The potential use of MSCs as building blocks for joint tissue replacement via tissue engineering and their newly uncovered potential for direct cell therapy by virtue of their trophic and anti-inflammatory and immunosuppressive properties (Figure 2) have generated a lot of enthusiasm in orthopaedics and rheumatology communities. A large body of research has produced exciting data, leading to the hope of their potential application. However, controversy still exists, and a great deal of work needs to be done before MSCs can be accepted for clinical therapeutic applications.

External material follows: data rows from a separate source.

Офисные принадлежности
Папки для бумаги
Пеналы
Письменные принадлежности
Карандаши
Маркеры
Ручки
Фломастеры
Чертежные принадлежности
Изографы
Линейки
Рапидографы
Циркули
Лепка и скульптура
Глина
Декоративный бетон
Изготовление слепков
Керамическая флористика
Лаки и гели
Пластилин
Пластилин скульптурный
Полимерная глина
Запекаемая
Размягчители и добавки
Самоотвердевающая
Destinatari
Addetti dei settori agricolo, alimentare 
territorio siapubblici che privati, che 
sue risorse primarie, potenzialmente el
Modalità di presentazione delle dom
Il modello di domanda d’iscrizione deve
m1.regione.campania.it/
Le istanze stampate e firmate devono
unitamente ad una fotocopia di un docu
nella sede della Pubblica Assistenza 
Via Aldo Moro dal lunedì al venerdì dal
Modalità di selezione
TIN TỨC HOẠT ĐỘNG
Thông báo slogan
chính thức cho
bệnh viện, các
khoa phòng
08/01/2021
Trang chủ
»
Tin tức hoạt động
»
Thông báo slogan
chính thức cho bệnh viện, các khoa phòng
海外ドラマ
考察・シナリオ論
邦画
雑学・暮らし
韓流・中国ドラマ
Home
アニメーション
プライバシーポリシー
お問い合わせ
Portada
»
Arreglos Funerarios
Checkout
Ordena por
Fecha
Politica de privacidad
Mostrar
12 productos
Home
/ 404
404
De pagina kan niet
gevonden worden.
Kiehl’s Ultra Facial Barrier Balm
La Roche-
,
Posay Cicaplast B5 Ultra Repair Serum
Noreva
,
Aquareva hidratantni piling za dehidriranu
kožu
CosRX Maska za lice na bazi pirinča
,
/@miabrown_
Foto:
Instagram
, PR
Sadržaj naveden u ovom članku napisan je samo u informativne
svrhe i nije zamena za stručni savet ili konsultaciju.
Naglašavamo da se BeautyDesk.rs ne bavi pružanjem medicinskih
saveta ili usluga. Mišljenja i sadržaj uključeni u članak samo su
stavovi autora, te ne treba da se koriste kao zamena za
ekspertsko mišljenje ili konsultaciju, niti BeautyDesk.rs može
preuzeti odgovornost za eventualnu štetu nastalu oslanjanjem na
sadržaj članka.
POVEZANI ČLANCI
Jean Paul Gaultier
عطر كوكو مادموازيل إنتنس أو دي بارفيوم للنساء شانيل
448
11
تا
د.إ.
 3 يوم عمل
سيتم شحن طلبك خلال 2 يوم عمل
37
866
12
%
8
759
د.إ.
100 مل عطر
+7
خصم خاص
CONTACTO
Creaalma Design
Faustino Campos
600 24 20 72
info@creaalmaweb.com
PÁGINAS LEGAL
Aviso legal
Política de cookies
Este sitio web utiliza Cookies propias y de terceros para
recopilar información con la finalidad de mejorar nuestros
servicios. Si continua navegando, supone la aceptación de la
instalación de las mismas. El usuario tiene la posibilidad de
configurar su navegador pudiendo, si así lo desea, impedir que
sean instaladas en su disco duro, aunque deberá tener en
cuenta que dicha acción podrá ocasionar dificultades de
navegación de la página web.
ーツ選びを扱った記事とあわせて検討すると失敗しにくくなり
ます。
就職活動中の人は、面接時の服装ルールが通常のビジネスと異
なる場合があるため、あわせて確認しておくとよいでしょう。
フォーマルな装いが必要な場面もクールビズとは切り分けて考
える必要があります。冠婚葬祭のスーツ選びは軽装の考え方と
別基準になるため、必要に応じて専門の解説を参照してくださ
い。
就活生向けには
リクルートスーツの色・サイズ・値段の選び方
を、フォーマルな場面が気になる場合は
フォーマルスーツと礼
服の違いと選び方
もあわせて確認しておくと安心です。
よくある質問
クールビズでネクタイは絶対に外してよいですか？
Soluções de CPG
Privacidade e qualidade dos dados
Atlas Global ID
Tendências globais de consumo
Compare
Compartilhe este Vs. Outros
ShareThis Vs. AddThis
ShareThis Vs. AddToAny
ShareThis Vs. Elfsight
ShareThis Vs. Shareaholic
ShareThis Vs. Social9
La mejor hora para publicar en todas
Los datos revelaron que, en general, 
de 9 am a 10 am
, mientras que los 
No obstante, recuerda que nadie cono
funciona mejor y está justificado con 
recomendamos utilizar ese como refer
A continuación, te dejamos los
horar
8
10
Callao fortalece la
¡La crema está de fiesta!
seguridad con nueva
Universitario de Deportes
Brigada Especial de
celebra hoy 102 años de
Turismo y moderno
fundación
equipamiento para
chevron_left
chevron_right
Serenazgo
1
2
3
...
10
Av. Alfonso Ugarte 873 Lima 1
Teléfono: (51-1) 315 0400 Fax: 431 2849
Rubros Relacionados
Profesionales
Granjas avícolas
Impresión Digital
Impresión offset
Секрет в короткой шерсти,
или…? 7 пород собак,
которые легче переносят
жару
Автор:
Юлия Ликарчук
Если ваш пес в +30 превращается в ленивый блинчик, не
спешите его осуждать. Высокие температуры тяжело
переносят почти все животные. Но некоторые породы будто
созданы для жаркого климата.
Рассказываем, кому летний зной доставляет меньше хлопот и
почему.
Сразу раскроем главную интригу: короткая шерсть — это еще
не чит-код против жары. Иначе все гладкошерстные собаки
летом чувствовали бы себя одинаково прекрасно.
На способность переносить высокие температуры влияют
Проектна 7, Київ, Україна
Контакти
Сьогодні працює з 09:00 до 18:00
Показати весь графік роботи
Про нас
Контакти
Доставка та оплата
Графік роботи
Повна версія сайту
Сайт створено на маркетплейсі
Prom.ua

Research on MSCs and their use in various rheumatic diseases has been clearly gaining attention and momentum. The need for successful therapy in treating these diseases warrants more investment in research and development, both at the fundamental level of basic biology and in more translational studies. Fundamental knowledge of MSC identification, isolation, culture, and differentiation still requires extensive and intensive studies. The lack of an unambiguous definition and isolation of MSCs and the heterogeneity of MSCs alone, resulting in inadequately defined cell populations isolated by different groups, most likely contributed to some of the different and often contradictory results reported so far. For cartilage tissue engineering, the principal challenge is to find the optimal and most effective cues for cartilage formation in vitro, be it growth factors tailored for the specific MSCs, bioactive scaffolds, or the enhancing environmental factors, with the goal of generating a stable replacement articular cartilage tissue that has appropriate mechanical properties and can integrate with the host tissues with proper stable long-term functions. Research on the in vivo MSC niche and the regulation of this microenvironment will prove to be of pivotal importance to determine how best to use MSCs to modulate the local environment and endogenous progenitor cells for repair and regeneration purposes. It is clear that the evolving and rapidly developing research on the immunomodulatory and anti-inflammatory effects of MSCs will improve our knowledge of the mechanism and regulation of this phenomenon. While caution should be exercised in the clinical application of MSC therapy on arthritic patients, contingent upon the confirmation of additional conclusive animal studies, we believe that MSCs offer great hope in relieving the disease burden of degenerative joint diseases through their application in the form of replacement tissue as well as local or systemic cell therapy.

Note

The Scientific Basis of Rheumatology: A Decade of Progress

This article is part of a special collection of reviews, The Scientific Basis of Rheumatology: A Decade of Progress, published to mark Arthritis Research & Therapy's 10th anniversary.